Lorsque des entreprises se verdissent sans vergogne, en exagérant des avancées minuscules en victoires écologiques ou en décorant de fleurs un produit polluant, elles risquent un violent retour de bâton, une accusation de greenwashing qui peut être encore plus nuisible pour leur image. Parmi les cas retoqués par l’Ademe ou les ONG, on peut citer Volvic et sa bouteille « végétale », sortie en 2010 dans un spot plein de verdure, alors que seuls 20 % du matériau sont en bioplastique. Ou encore le sucre Daddy, qui affirme que « le sucre est une plante », visuel à l’appui. Tupperware se targue quant à lui de produits « durables ». La marque britannique de jus de fruits Innocent a vu son spot censuré par l’autorité de contrôle de la publicité. Il faut dire que le spot montrait, dans une planète ravagée, une aimable loutre proposer de « réparer la planète » en plantant des arbres, en recyclant et… en buvant des jus de fruits de la marque. Sans oublier ces marques aux discours fumeux ou aux faux engagements, comme McDonald’s qui s’est vanté en 2021 de la suppression des jouets en plastique dans ses menus pour enfant, alors qu’il s’agissait d’une obligation légale imminente.

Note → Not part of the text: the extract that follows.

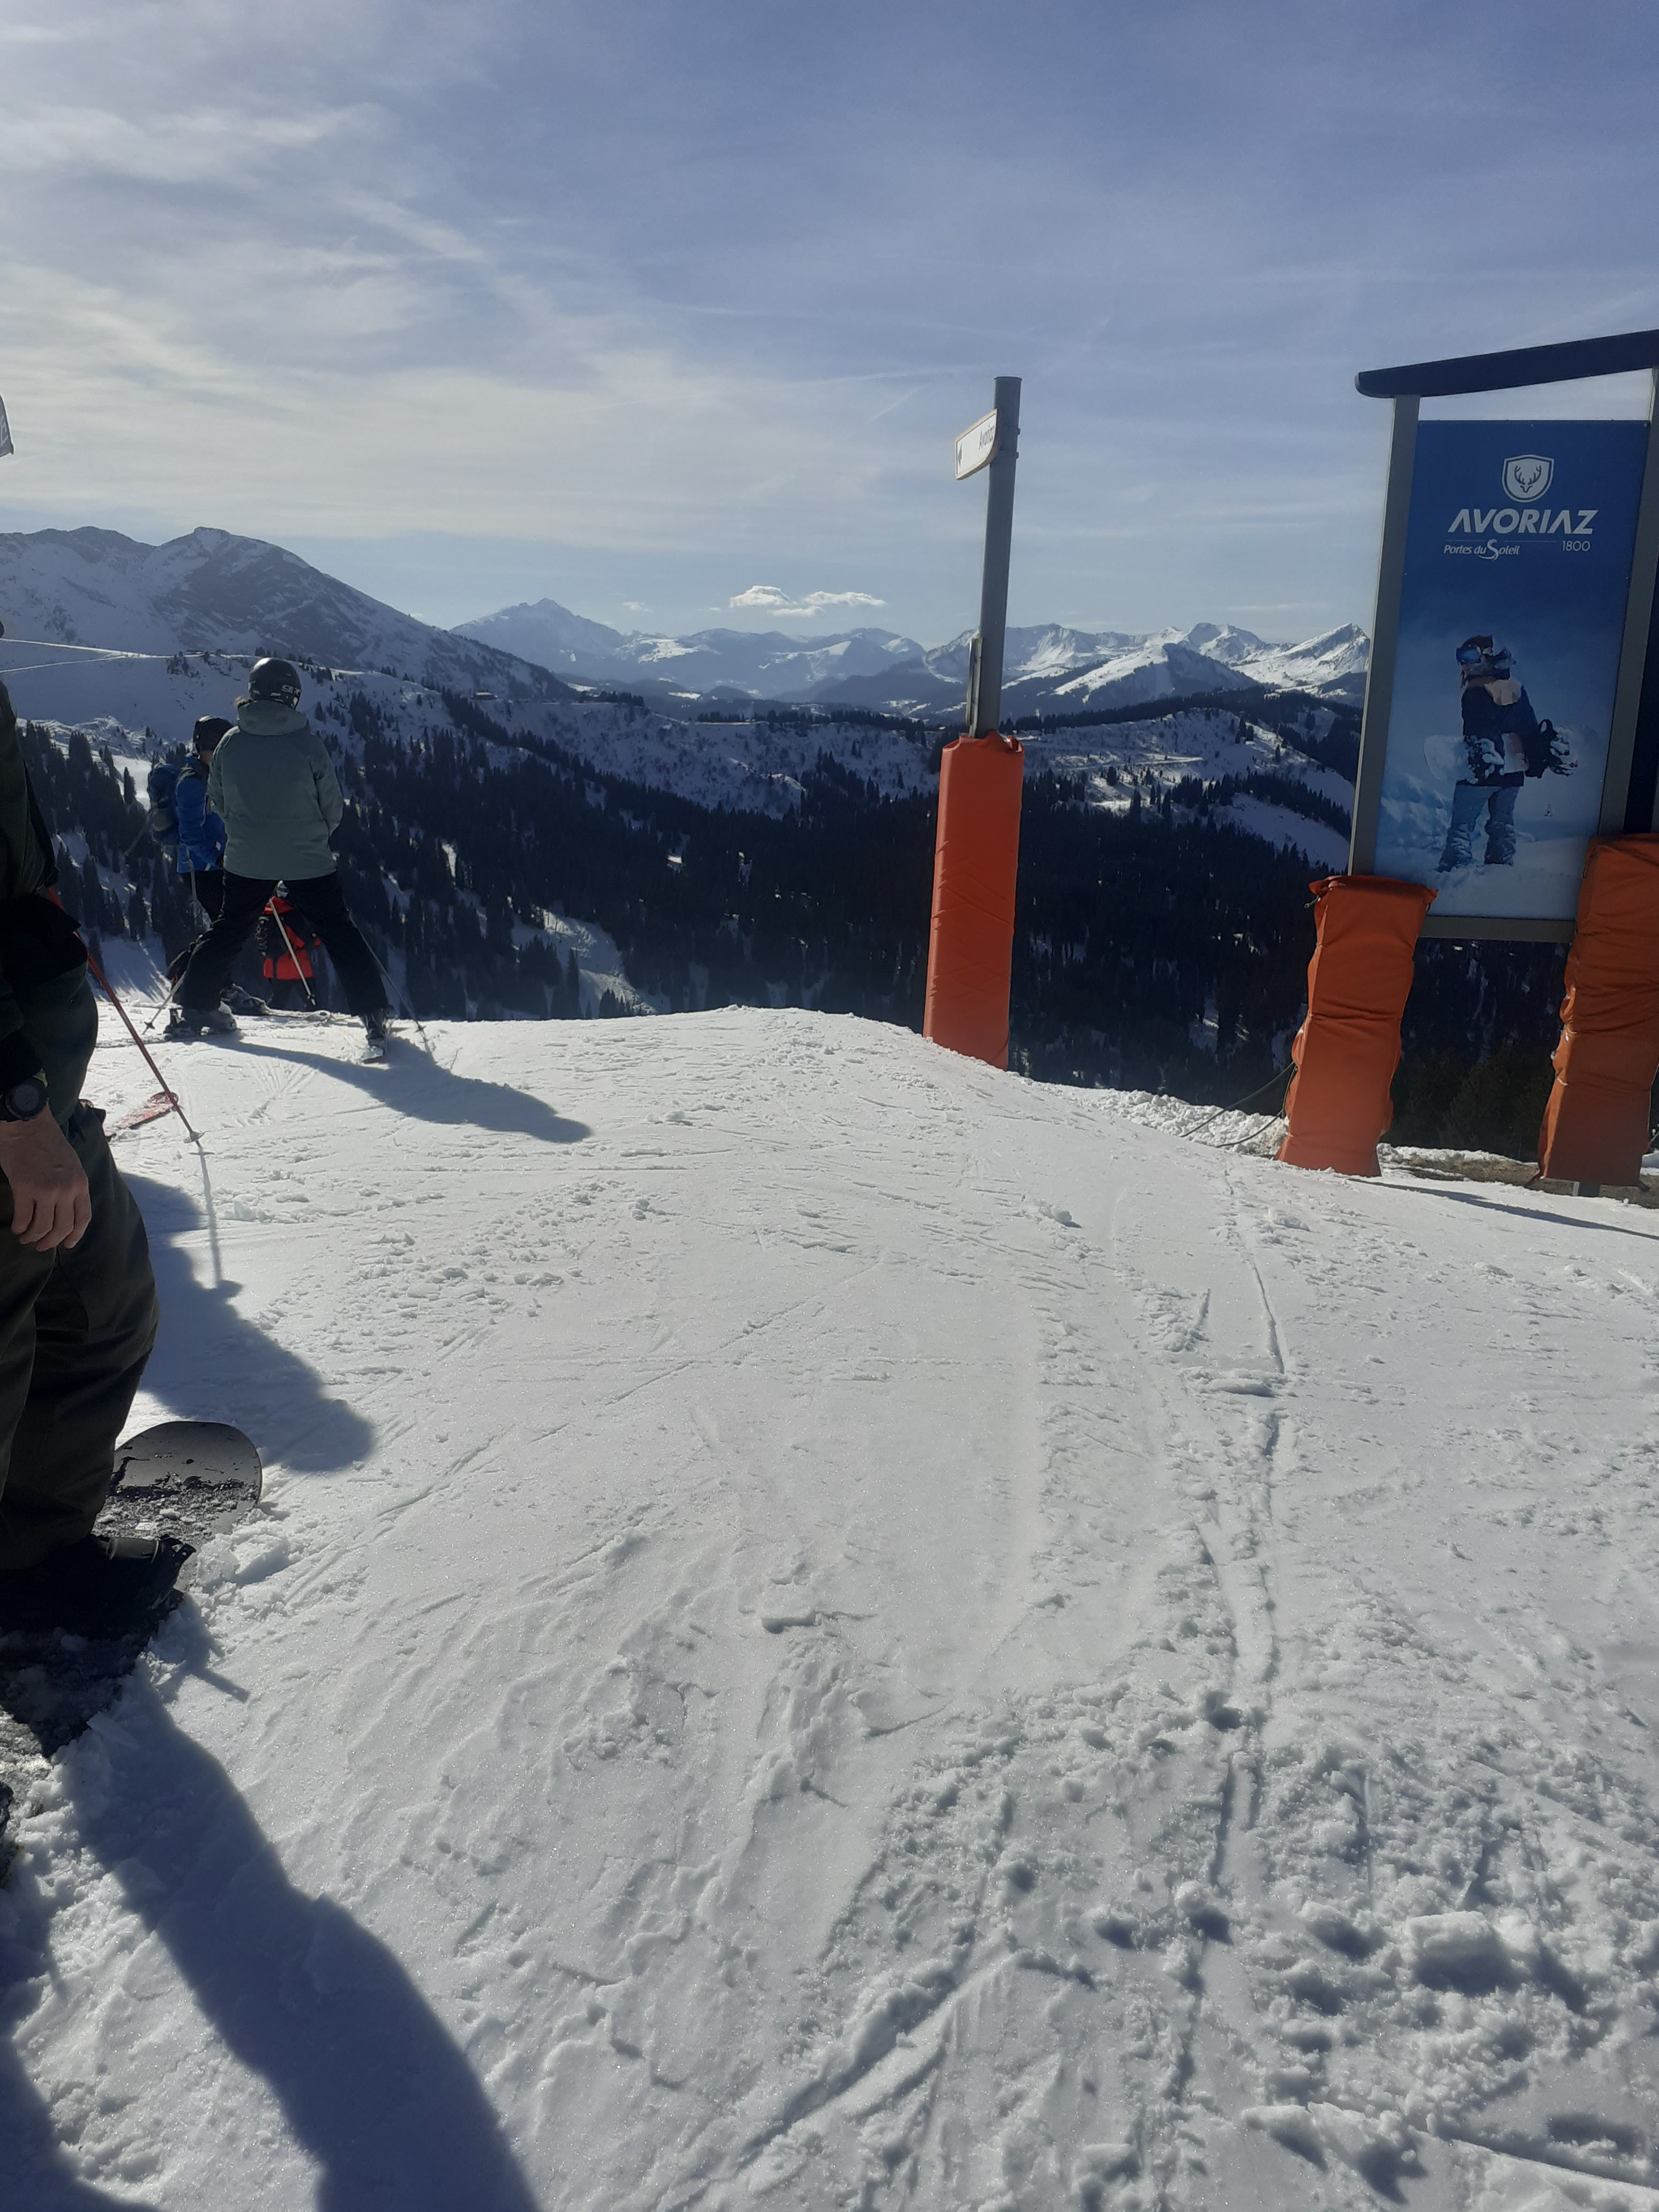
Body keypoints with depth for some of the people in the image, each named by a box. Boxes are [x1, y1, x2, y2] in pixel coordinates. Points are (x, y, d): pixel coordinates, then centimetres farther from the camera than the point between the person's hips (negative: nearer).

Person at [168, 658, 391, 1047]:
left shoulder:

Face à ces stratégies mêlant greenwashing et désinformation, les activistes du climat mènent une contre-offensive qui utilise les codes des réseaux sociaux, le “greentrolling”. Leurs techniques imitent les trolls sur Internet pour ridiculiser ce qu’ils considèrent comme de la propagande verte. Mèmes, tweets provocateurs, images de catastrophes environnementales et de marées noires viennent contrer des sondages fallacieux lancés par les géants du pétrole et du gaz. Les groupes sont pris à parti publiquement, sur le mode du “name and shame” (nommer pour dénoncer). Les conseillers en gestion de crise doivent désormais anticiper ce risque réputationnel.

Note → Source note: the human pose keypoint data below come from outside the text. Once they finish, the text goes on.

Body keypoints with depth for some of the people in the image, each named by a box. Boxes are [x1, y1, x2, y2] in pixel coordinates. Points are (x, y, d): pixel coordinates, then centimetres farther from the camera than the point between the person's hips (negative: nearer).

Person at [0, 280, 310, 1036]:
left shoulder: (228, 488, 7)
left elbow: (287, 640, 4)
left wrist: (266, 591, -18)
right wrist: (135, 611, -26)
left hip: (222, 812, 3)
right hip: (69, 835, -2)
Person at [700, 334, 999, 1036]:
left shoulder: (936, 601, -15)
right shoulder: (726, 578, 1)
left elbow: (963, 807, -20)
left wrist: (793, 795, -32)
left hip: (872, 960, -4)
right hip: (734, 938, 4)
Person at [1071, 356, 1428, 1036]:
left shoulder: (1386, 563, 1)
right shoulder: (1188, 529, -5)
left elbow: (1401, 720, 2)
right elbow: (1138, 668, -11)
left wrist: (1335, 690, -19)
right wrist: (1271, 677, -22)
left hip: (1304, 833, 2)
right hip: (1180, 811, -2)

Le premier cas d’école remonte à octobre 2019. Un tweet du groupe britannique BP invite les internautes à calculer leurs émissions de CO2 en se rendant sur le calculateur conçu par la compagnie pétrolière. La militante américaine Mary Heglar réplique aussitôt : “Bitch, what’s yours” (« Garce, quelle est la tienne »). Sa répartie déclenche une salve de sarcasmes. Encouragée, la militante étend son action aux autres géants pétroliers.

Mary Heglar

Rebelote en novembre 2020, lorsque le groupe Shell demande publiquement aux internautes « ce qu’ils seraient prêts à faire pour réduire leurs émissions ». Le bâton pour se faire battre… Les écologistes rivalisent de commentaires ironiques et l’élue démocrate Alexandria Ocasio-Cortez leur répond : « Je serais prête à vous tenir responsable d’avoir menti pendant 30 ans sur le changement climatique. »

En France, la boutique française écoresponsable Dream Act et la marque de prêt-à-porter WeDressFair ont utilisé des techniques activistes similaires. La première dénonce chaque mois sur Instagram une marque coupable de greenwashing. La seconde a lancé une campagne de spots provocateurs contre l’usage de pesticides et l’exploitation des ouvriers du textile dans les pays pauvres.

Ce militantisme d’un nouveau genre utilise l’humour et le sarcasme pour alerter les consommateurs. Cette arme peu coûteuse vise aussi à éroder la réputation des entreprises, à leur retirer leur « permis social d’opérer », leur légitimité même à exister. L’enjeu est tel qu’en 2019, pour la deuxième année consécutive, cette menace réputationnelle a été désignée comme risque numéro un de l’industrie minière par le cabinet EY.

Le bilan est sans appel. Plus de 70 % des Français doutent des engagements des entreprises, selon une enquête de Harris Interactive de février 2022, et prennent l’habitude de l’exprimer. Ce ne sont plus seulement les militants, mais de simples internautes qui taclent les campagnes de greenwashing des grandes entreprises, en les interpellant sur les réseaux sociaux. Le “greentrolling” peut, d’autant plus s’il obtient le soutien de personnalités connues, faire bouger la boussole de l’opinion. Aux entreprises de reconquérir sa confiance.